My teen was complaining he had no clean clothes so I asked him what he thought he should do: “Uh, go buy new clothes?”
Have kids. It’s fun.
Can we get Downton Abbey-style series about the Hogwarts janitors and kitchen staff?
Dad was probably bluffing when he said he’d turn the car around after driving 198 miles of a 200 mile trip but WE COULDN’T TAKE THAT CHANCE.
In what room do you guys hang the portrait of yourself as a centaur? I was thinking kitchen. The bedroom is kinda cliche
Some woman is out there right now pregnant with Leonardo Dicaprio’s next girlfriend.

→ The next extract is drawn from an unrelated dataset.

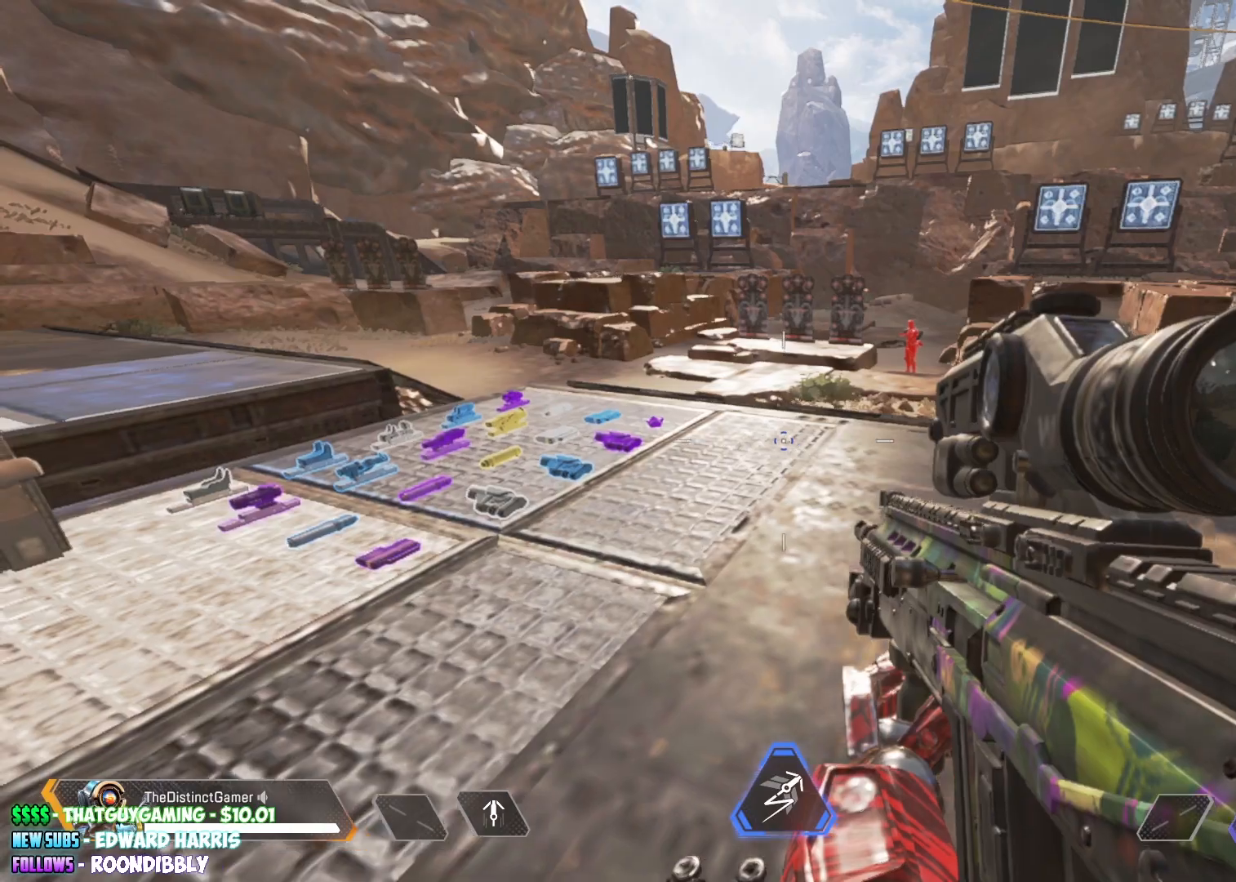
{"buttons": ["L3"], "left_stick": "right", "right_stick": "center", "events": [[83, "B", "up"], [133, "right_stick", "down-left"], [250, "left_stick", "down-right"], [250, "right_stick", "right"], [350, "left_stick", "right"], [433, "right_stick", "left"], [483, "L3", "down"], [483, "right_stick", "center"]]}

70% of the Earth’s surface is oceans. The rest is split between car dealerships and a Costco parking lots.
After a blazing row with the girlfriend, we agreed there’d be makeup sex on date night, but I turned up in full Joker face paint and am now single again.
2018 guy: girls wear so much makeup lol
1018 guy: I can’t even tell who i’m married to because everyone’s face is covered in dirt
I jumped out of bed at 6am trying to catch the ice cream truck because I heard the music in a dream… so now I’m awake and I have no ice cream, this is bullshit
Right on, adults who are excited for Halloween. I too get excited about things meant for kids. Last week I lost my shit because I saw a frog
So rude of the public to always be there whenever I go out.
Doctor: do you exercise?
Me: oh yeah I do all of them, the push-offs, plonks
Doctor:
Me: cronchies
Doctor: I’m gonna put no
Me: ok
Her: Could you dim the lights?
Me: [thinking it’s sexy time] Oh yeah.
Her: Thank you. *begins slide show* The title of this presentation is “Things About You That Need Improving.” Please save your questions for the end.
If you have anything you want to sneak into the house, Christmas Eve is the day to do it. Can just rush through the door carrying anything saying “DON’T LOOK! DON’T LOOK!” and people will close their eyes. Next thing you know you’re eating a bucket of KFC safely in the bathroom.
Finding out that the majority of microplastics come from tire dust should be a call to rethink our push for electric cars, and consider the environment-friendly potential of moving castles
This could have been an email.
— me, while attending a wedding ceremony
Don’t cry because it’s over. Smile because your fingerprints aren’t in the database.
H: Let’s watch a really scary movie.
Me: Good idea.
[starts playing movie “Parenthood”]
I just *puff* completed a [leans on wall to steady myself] 5km run in *puff* 30 minutes for the [wipes bucket of sweat from face] first time ever [adds “fit” to bio before collapsing]
[concert venue]
Manager: Start the fog machine!
Me: *gulps* Fog?
*hundreds of frogs start falling on crowd
The KANYE went down to the very KANYE street to buy a new KANYE for only $KANYE dollars. “KANYE?” he asked.
– Kanye West doing a Mad Lib
Whenever someone else takes a pic of me I like to make sure both my hands are showing so it doesn’t scream selfie like my selfies do.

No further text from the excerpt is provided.